- [WORK TASK]
Which lines of the data contain the string "pixels"? Show each of them.

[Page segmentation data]
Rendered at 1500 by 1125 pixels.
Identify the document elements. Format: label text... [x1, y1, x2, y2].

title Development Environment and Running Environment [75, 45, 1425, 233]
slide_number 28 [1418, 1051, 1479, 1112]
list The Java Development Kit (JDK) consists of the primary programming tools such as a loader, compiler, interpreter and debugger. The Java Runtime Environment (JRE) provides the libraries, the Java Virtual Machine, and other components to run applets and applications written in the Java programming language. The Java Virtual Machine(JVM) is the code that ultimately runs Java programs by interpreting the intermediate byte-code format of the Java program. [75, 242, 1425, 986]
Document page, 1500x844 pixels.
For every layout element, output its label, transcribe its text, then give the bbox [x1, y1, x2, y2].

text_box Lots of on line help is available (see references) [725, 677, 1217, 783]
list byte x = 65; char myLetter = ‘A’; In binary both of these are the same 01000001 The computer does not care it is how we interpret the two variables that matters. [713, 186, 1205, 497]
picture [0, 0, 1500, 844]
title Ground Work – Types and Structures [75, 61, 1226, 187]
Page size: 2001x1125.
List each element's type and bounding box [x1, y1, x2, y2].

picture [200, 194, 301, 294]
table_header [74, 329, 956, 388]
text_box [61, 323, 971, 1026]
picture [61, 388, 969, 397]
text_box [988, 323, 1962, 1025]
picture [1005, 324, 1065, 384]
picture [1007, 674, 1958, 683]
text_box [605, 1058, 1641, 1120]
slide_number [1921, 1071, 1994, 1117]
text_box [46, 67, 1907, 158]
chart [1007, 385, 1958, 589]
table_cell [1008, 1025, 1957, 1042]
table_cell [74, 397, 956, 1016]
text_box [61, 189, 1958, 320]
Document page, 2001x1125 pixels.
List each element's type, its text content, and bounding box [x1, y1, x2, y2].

- [ANSWER]
Rendered at 1500 by 1125 pixels.
Document page, 1500x844 pixels.
Document page, 2001x1125 pixels.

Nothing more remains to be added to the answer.